START SUPPLIED DATA

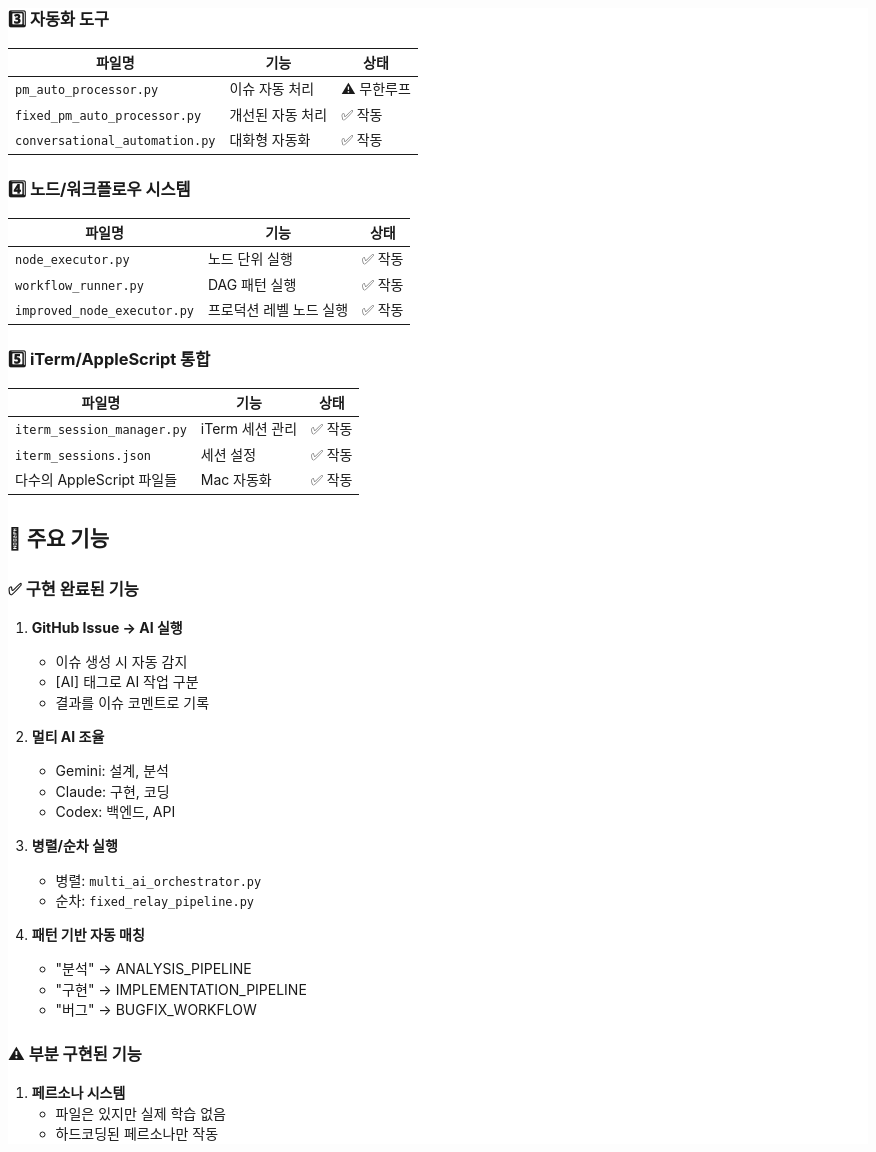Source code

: ### 3️⃣ **자동화 도구**
| 파일명 | 기능 | 상태 |
|--------|------|------|
| `pm_auto_processor.py` | 이슈 자동 처리 | ⚠️ 무한루프 |
| `fixed_pm_auto_processor.py` | 개선된 자동 처리 | ✅ 작동 |
| `conversational_automation.py` | 대화형 자동화 | ✅ 작동 |

### 4️⃣ **노드/워크플로우 시스템**
| 파일명 | 기능 | 상태 |
|--------|------|------|
| `node_executor.py` | 노드 단위 실행 | ✅ 작동 |
| `workflow_runner.py` | DAG 패턴 실행 | ✅ 작동 |
| `improved_node_executor.py` | 프로덕션 레벨 노드 실행 | ✅ 작동 |

### 5️⃣ **iTerm/AppleScript 통합**
| 파일명 | 기능 | 상태 |
|--------|------|------|
| `iterm_session_manager.py` | iTerm 세션 관리 | ✅ 작동 |
| `iterm_sessions.json` | 세션 설정 | ✅ 작동 |
| 다수의 AppleScript 파일들 | Mac 자동화 | ✅ 작동 |

## 🔧 주요 기능

### ✅ 구현 완료된 기능
1. **GitHub Issue → AI 실행**
   - 이슈 생성 시 자동 감지
   - [AI] 태그로 AI 작업 구분
   - 결과를 이슈 코멘트로 기록

2. **멀티 AI 조율**
   - Gemini: 설계, 분석
   - Claude: 구현, 코딩
   - Codex: 백엔드, API

3. **병렬/순차 실행**
   - 병렬: `multi_ai_orchestrator.py`
   - 순차: `fixed_relay_pipeline.py`

4. **패턴 기반 자동 매칭**
   - "분석" → ANALYSIS_PIPELINE
   - "구현" → IMPLEMENTATION_PIPELINE
   - "버그" → BUGFIX_WORKFLOW

### ⚠️ 부분 구현된 기능
1. **페르소나 시스템**
   - 파일은 있지만 실제 학습 없음
   - 하드코딩된 페르소나만 작동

END SUPPLIED DATA

TASK DESCRIPTION: Find each line in the records that contains the string "AppleScript" and copy those lines in the order they appear.

RESULT FOR THIS TASK:
### 5️⃣ **iTerm/AppleScript 통합**
| 다수의 AppleScript 파일들 | Mac 자동화 | ✅ 작동 |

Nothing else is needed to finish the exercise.